Промокшие до костей, приехали в Пятигорск, остановились в гостинице Найтаки, переоделись. Когда через несколько минут попутчики встретились в номере у Магденко, Михаил Юрьевич, потирая руки от удовольствия, сообщил Столыпину: «Ведь и Мартышка, Мартышка здесь!»
Да, Мартынов с конца апреля находился в Пятигорске и ходил по городу с мрачной физиономией обиженного судьбой человека. И не знал он еще, что злой рок только что присудил ему стать убийцей великого русского поэта.
В Пятигорске в ту весну было необыкновенно хорошо. Городок был в цвету. В воздухе стоял аромат белой акации. Рядом с городом возвышались Машук и Бештау, а вдали виднелась цепь снежных гор с Эльбрусом во главе, красивым розовым цветом покрывавшихся на закате. А когда приходила прохлада ночи, отчетливо слышалось в тишине таинственное журчание источников.
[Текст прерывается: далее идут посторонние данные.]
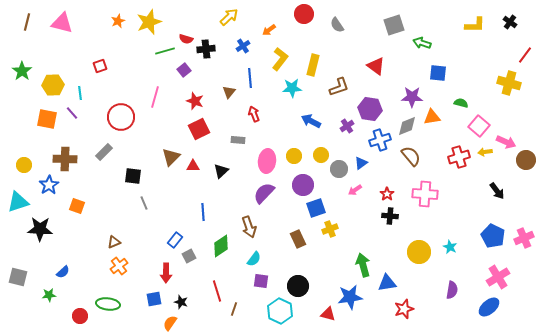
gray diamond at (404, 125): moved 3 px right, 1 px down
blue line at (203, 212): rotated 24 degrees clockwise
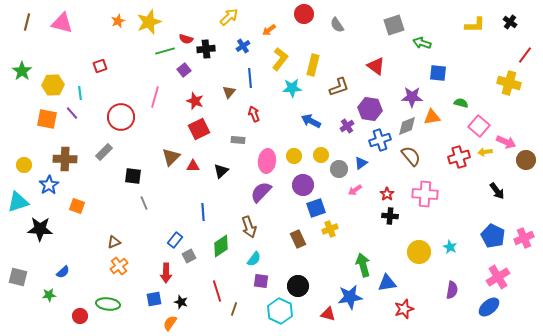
purple semicircle at (264, 193): moved 3 px left, 1 px up
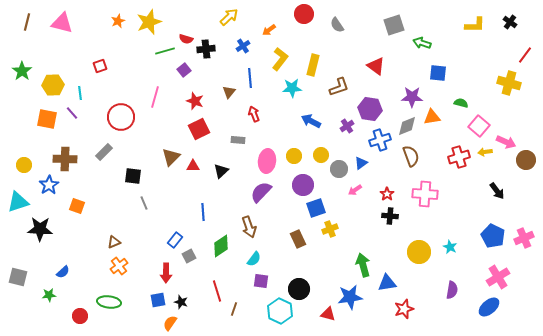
brown semicircle at (411, 156): rotated 20 degrees clockwise
black circle at (298, 286): moved 1 px right, 3 px down
blue square at (154, 299): moved 4 px right, 1 px down
green ellipse at (108, 304): moved 1 px right, 2 px up
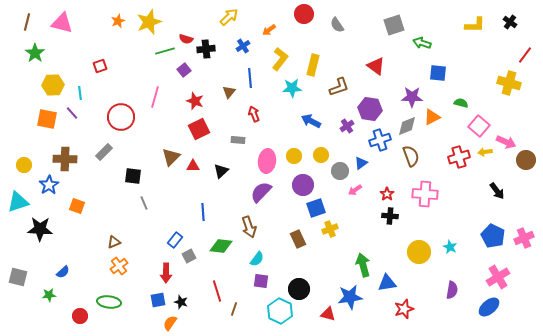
green star at (22, 71): moved 13 px right, 18 px up
orange triangle at (432, 117): rotated 18 degrees counterclockwise
gray circle at (339, 169): moved 1 px right, 2 px down
green diamond at (221, 246): rotated 40 degrees clockwise
cyan semicircle at (254, 259): moved 3 px right
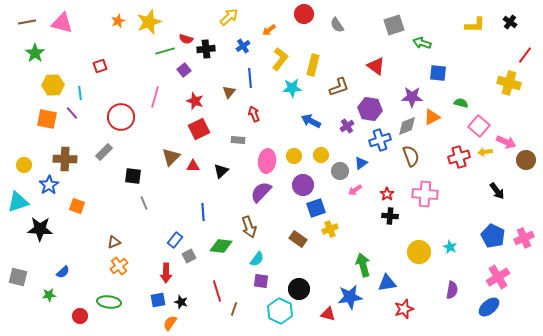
brown line at (27, 22): rotated 66 degrees clockwise
brown rectangle at (298, 239): rotated 30 degrees counterclockwise
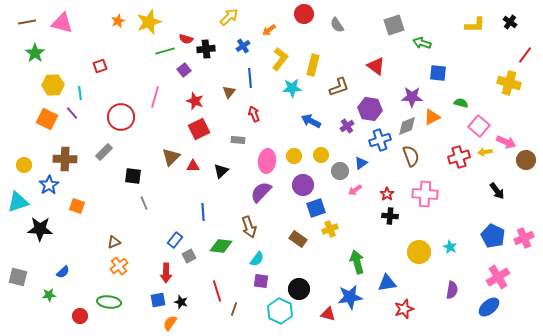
orange square at (47, 119): rotated 15 degrees clockwise
green arrow at (363, 265): moved 6 px left, 3 px up
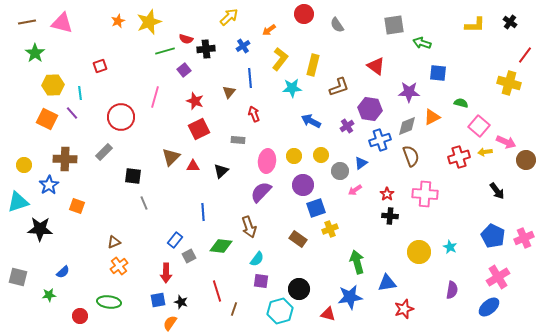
gray square at (394, 25): rotated 10 degrees clockwise
purple star at (412, 97): moved 3 px left, 5 px up
cyan hexagon at (280, 311): rotated 20 degrees clockwise
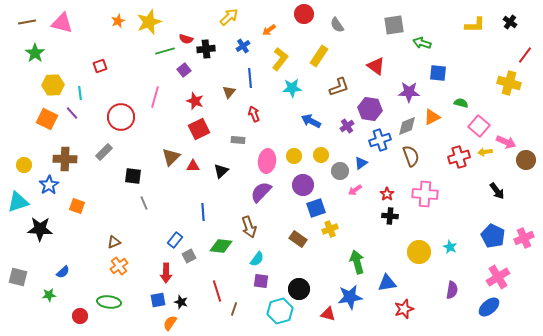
yellow rectangle at (313, 65): moved 6 px right, 9 px up; rotated 20 degrees clockwise
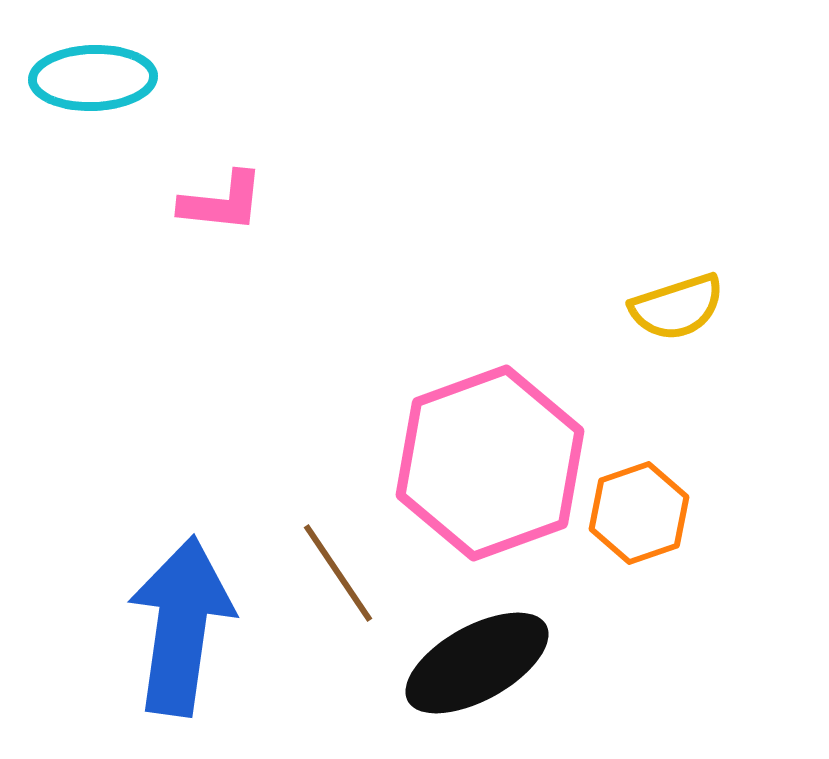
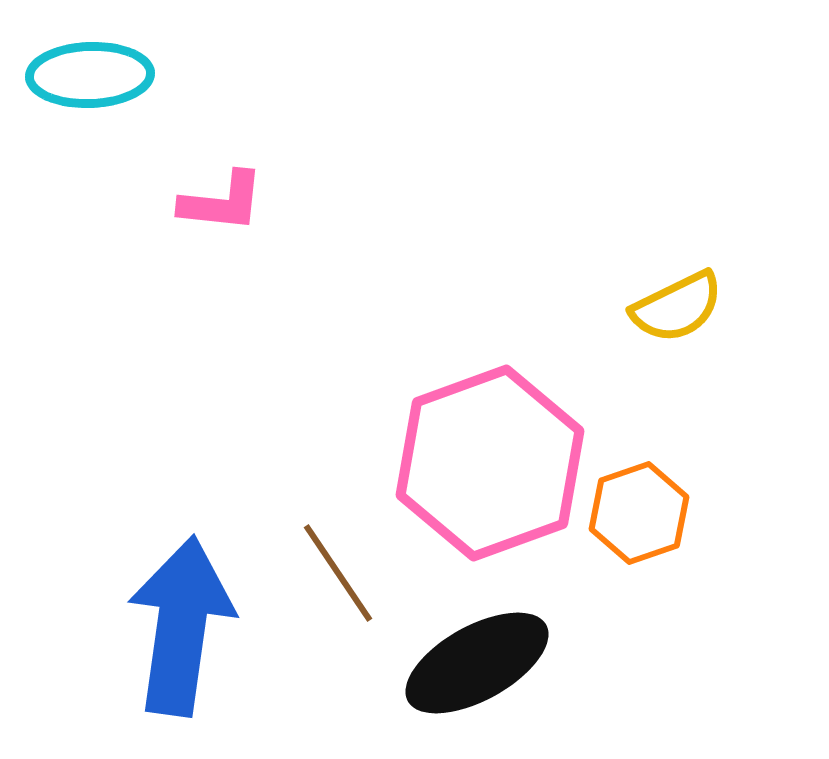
cyan ellipse: moved 3 px left, 3 px up
yellow semicircle: rotated 8 degrees counterclockwise
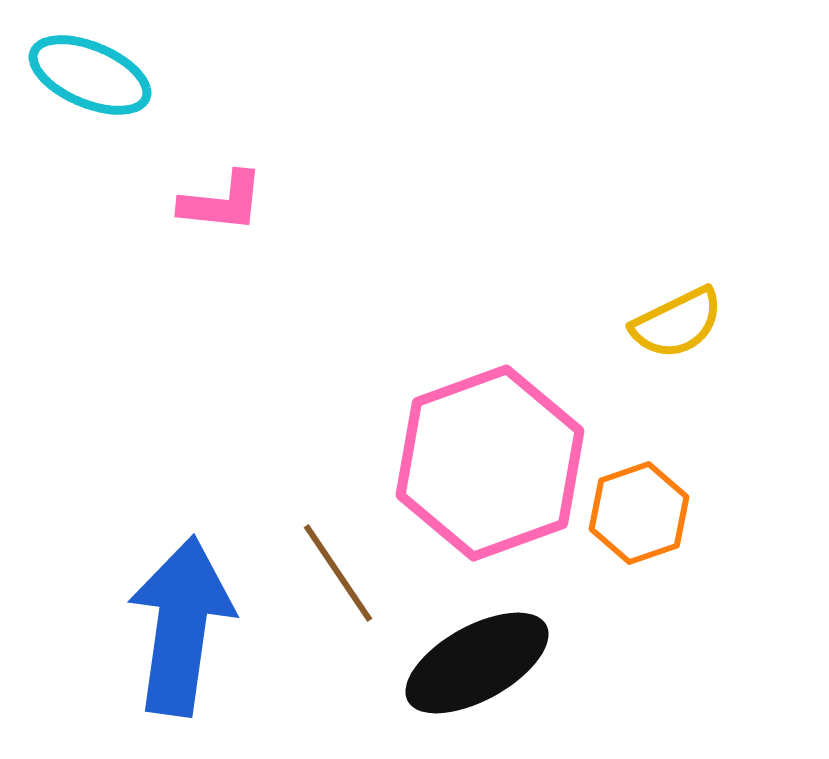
cyan ellipse: rotated 25 degrees clockwise
yellow semicircle: moved 16 px down
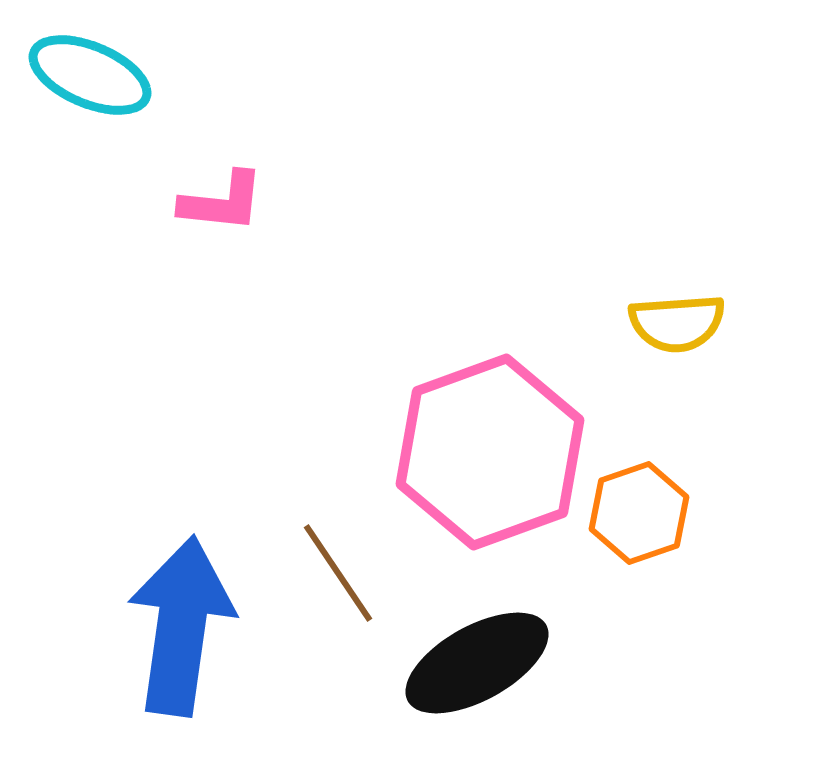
yellow semicircle: rotated 22 degrees clockwise
pink hexagon: moved 11 px up
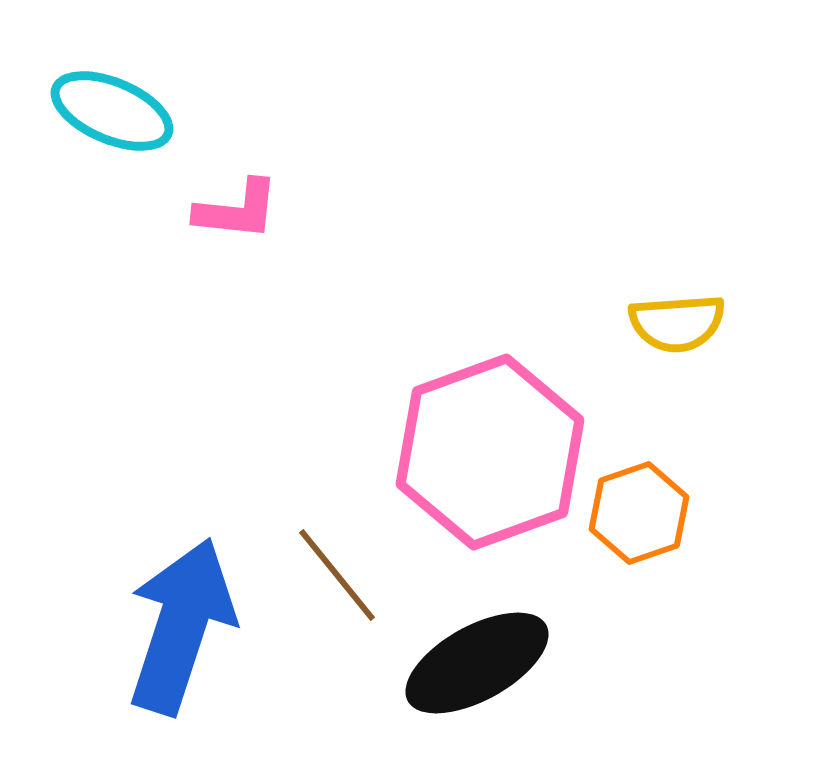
cyan ellipse: moved 22 px right, 36 px down
pink L-shape: moved 15 px right, 8 px down
brown line: moved 1 px left, 2 px down; rotated 5 degrees counterclockwise
blue arrow: rotated 10 degrees clockwise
«Сезон в 1841 г. был одним из самых блестящих», [94] — вспоминал А. И. Арнольди. Съехалось тогда в Пятигорск около 1500 семей. И не только больных привлекал этот небольшой городок с волшебными целебными источниками, способными, как казалось, воскресить мертвых. В Пятигорске была веселая, привольная жизнь, а нравы были просты. Сюда стекались кавказские офицеры в свободное от боевых действий время, в отпуск и частенько даже самовольно. Аристократы и люди попроще со всей России стали находить удовольствие в поездках для отдыха и всевозможных увеселений в этот райский уголок Земли. Очаровательные барышни с тонкой талией и пышным бюстом и другими прелестями устремлялись сюда в поисках счастья и приключений. Помимо прочего, Пятигорск слыл тогда городком картежным, вроде кавказского Монако.